The funds for the Plan relating to investment will be assigned to suitable financial institutions, identified by the European Commission. These include: European Investment Bank (EIB), European Bank for Reconstruction and Development (EBRD), African Development Bank (Afdb), French Development Agency (AFD), Cassa Depositi e Prestiti (Cdp), Spanish Society for development finance (Cofides), Deutsche investitions undeEntwicklungsgesellschaft (Deg), Kreditanstalt für wiederaufbau (Kfw), Spanish Agency for International Development Cooperation (Aecid), Nederlandse Financierings-maatschappij voor ontwikkelingslanden (Fmo), Promotion and participation for coopération économique (Proparco).

Submiting a project

Companies interested in benefitting from EIP or wishing to make an investment must contact the financial institutions selected to manage the investment phases, where they will find all the information on the available mechanisms. A portal and a secretariat dedicated to the Plan will also be activated, which, among other things, will be able to direct interested companies to selected financial institutions. Moreover, if the project does not present the conditions to be financed with the EFSD guarantee, the secretariat will provide a list of financial institutions active in the regions of interest.

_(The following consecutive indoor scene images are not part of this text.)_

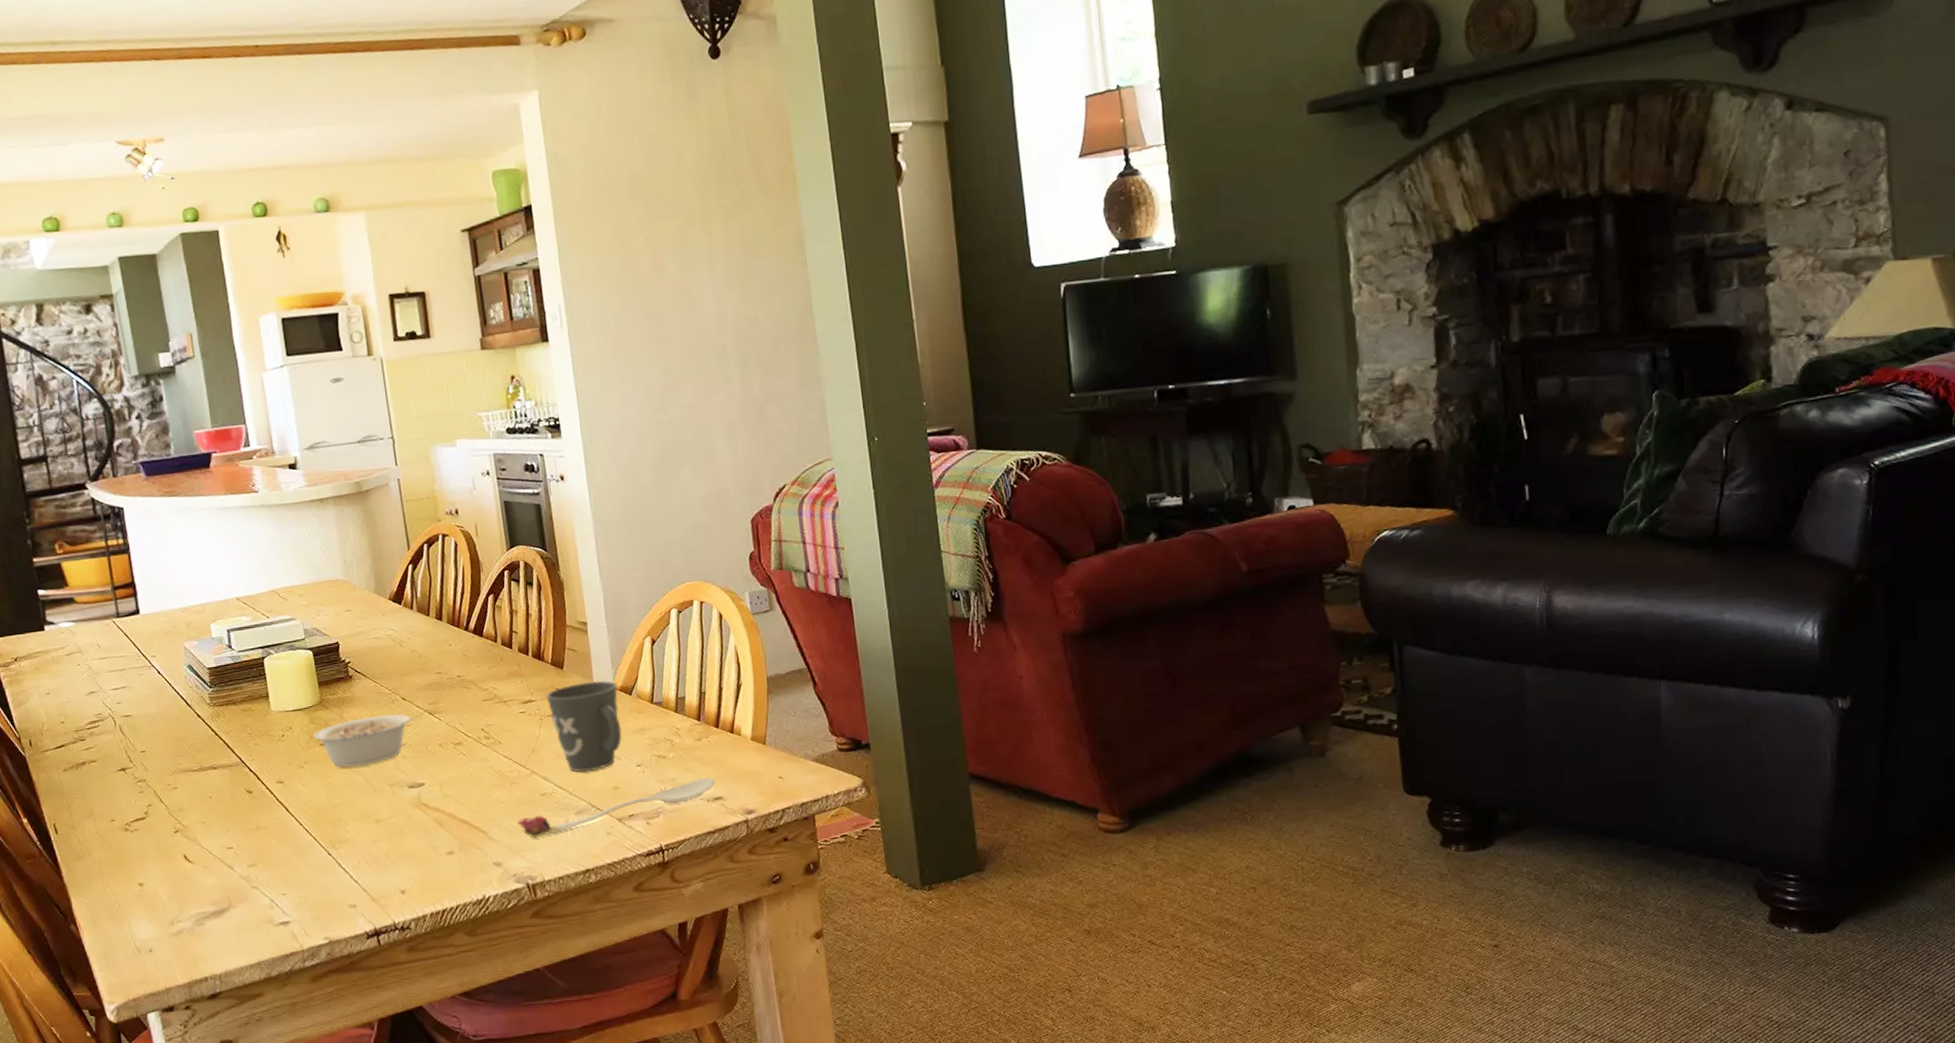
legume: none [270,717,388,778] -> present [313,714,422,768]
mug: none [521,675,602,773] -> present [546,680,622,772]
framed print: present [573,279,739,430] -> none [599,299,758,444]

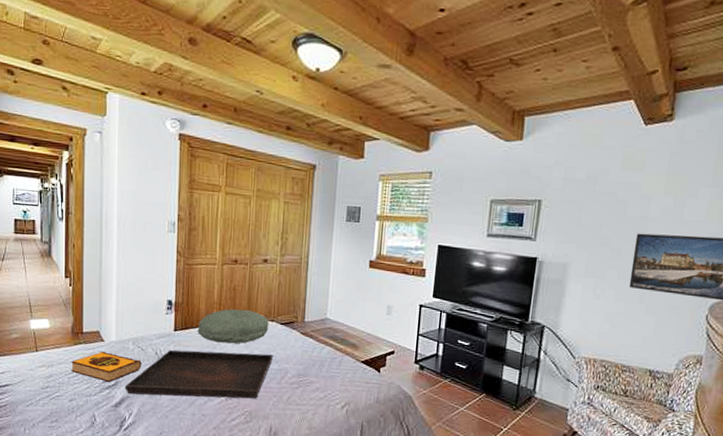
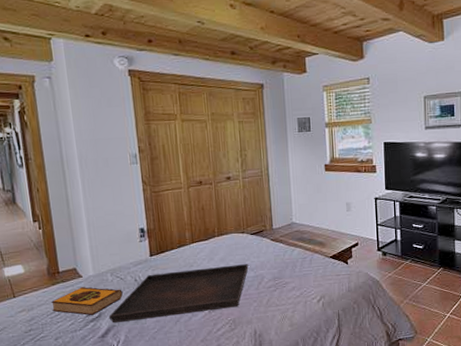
pillow: present [197,309,269,344] -> none [172,226,241,261]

An example, the Climate Investor One

The Climate Investor One (IOC) is a fund managed by the FMO, one of the financial institutions already accredited by the European Commission. Its goal is to provide sustainable energy at affordable prices in emerging markets. The fund provides support to energy projects from start to finish, trying to solve market failures and inefficiencies at every stage of project development. By improving the quality of projects, the CIO aims to attract private investors and finance for countries with low and medium-low income, particularly in Africa. The EU contribution to the Climate Investor One is 30 million euros for an amount of investments activated of 900 million euros.